- _Exercise details_
Pick out every line in the items that contains the string "Agrupament", copying each one in full; case counts.

- _Provided records_
+ + +

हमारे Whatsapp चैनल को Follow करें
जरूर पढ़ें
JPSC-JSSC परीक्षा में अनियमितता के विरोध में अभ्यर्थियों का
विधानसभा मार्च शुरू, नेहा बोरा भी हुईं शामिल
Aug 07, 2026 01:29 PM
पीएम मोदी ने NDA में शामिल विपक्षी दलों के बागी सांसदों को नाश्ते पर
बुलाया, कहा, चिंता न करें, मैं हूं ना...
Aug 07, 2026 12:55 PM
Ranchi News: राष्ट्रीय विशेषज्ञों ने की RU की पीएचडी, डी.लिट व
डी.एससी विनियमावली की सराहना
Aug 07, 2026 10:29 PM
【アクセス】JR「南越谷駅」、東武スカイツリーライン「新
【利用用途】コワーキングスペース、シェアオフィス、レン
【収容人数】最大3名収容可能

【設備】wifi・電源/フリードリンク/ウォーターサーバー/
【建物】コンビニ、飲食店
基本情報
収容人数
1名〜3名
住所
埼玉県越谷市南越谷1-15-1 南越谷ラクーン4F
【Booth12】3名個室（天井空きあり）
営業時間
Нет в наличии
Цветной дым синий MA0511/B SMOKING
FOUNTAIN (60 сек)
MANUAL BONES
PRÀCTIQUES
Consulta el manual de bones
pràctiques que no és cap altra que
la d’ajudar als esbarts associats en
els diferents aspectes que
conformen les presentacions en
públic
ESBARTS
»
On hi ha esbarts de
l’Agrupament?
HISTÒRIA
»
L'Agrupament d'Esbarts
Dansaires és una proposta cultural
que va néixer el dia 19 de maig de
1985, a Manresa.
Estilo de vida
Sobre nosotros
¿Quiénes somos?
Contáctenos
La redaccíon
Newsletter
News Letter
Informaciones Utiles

+ + +

- _Answer to this exercise_
l’Agrupament?
L'Agrupament d'Esbarts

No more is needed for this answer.